The DNS prefetching done by the browser exists to save your time. Instead of waiting to do a DNS lookup until you click on a link in the current page, the browser does DNS lookups on all links in the page as soon as the page is loaded. By the time you're done deciding which link to follow, the browser is already done with the initial step required to follow any link on the page.

> If the truncated IP coming to a CDN isn't coming with an actual request, how do they know that at some time later your actual request is from your truncated IP? (I also don't understand why a CDN would use some sort of DNS address as a geolocation strategy, but I guess that's another discussion.)

You seem to have misread the description.

A CDN is a group of multiple servers and all of them could, in theory, respond to your request for a specific web page. The servers in the group are spread out all over the globe, but all of them share the same domain name. When you look up the IP address of the shared domain name, this new GIS draft sends your truncated IP address to the DNS server of the CDN so it can choose the server in the group that is "closest" to you.

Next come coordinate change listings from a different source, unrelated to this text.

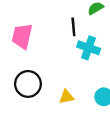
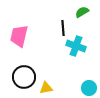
yellow triangle: (66, 97) -> (46, 88), moved

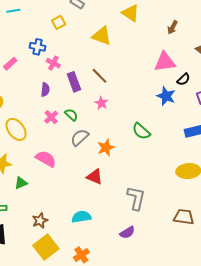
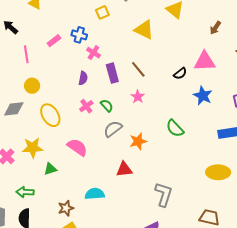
pink rectangle: (10, 64) -> (54, 41), moved
black semicircle: (183, 79) -> (180, 73), moved
red triangle: (95, 177) -> (124, 169), turned -36
cyan semicircle: (81, 217) -> (95, 194), moved

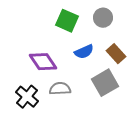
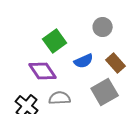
green square: (67, 21) -> (55, 41), moved, turned 30

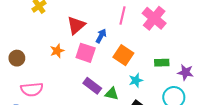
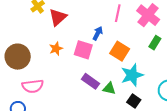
red triangle: (76, 25) -> (58, 17), moved
brown circle: (17, 58) -> (18, 57), size x1.6
green rectangle: (162, 63) -> (155, 43), moved, turned -56
cyan star: (136, 80) -> (132, 75), size x1.6

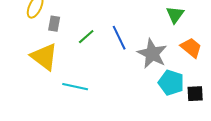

I hope that makes more sense.

michaelcampbell · on Aug 31, 2011

> The DNS prefetching done by the browser exists to save your time. Instead of waiting to do a DNS lookup until you click on a link in the current page, the browser does DNS lookups on all links in the page as soon as the page is loaded. By the time you're done deciding which link to follow, the browser is already done with the initial step required to follow any link on the page.

My apologies; I was unclear. I (think I) get the DNS prefetching idea (your browser asks DNS for all the IP's on a page in the hope that one will be hit, and it won't have to spend time to do it later when a link is actually clicked), but why would DNS send anything to the site that it's getting an address for? (And under what protocol?)

When my browser asks DNS for an IP for "www.foo.com", why does "www.foo.com" need to know I asked for it?

sciurus · on Aug 30, 2011

I think the phrase "target web service" from the article is misleading. This is about passing part of the client's IP address to the authoritative nameserver for the for the target web service. From my understanding the following is an example- Let's say I'm on the east coast, I'm using Google DNS on the west coast as my DNS server, and I want to load foo.edgecast.com. foo.edgecast.com has two servers, one on the east coast and one on the west coast. When I perform a lookup for foo.edgecast.com I talk to Google's recursive resolver which then talks to Edgecast's authoritative nameserver. Without EDNS edgecast doesn't get any information about me; it just knows the request came from Google on the west coast, so it gives out the IP address of their west coast server. With EDNS, Edgecast's gets enough of my IP address from Google to know that I'm on the east coast, so it gives out their east coast server's IP address.

michaelcampbell · on Aug 31, 2011

AAaaahhhh... THIS makes sense. SO it's not the actual web server that's getting my truncated IP, it's the web server's provider's NAMESERVER. So if I'm hosting a website, but not its nameserver (say I'm using godaddy or whathaveyou for that), only godaddy's nameserver would get the truncated IP if my site shows up on google's search page; not my actual web server.

jpablo · on Aug 30, 2011

The directions that browsers are going is to prefetch the entire page ahead of time anyway, so this is a moot point.

mike-cardwell · on Aug 30, 2011

Firefox users:

RequestPolicy users can disable Link prefetching and DNS prefetching from the Advanced tab in the RequestPolicy preferences. Everyone else can search for "prefetch" in about:config and do it from there.

Also, Prefetching is disabled by default if the page containing the link is opened over HTTPS.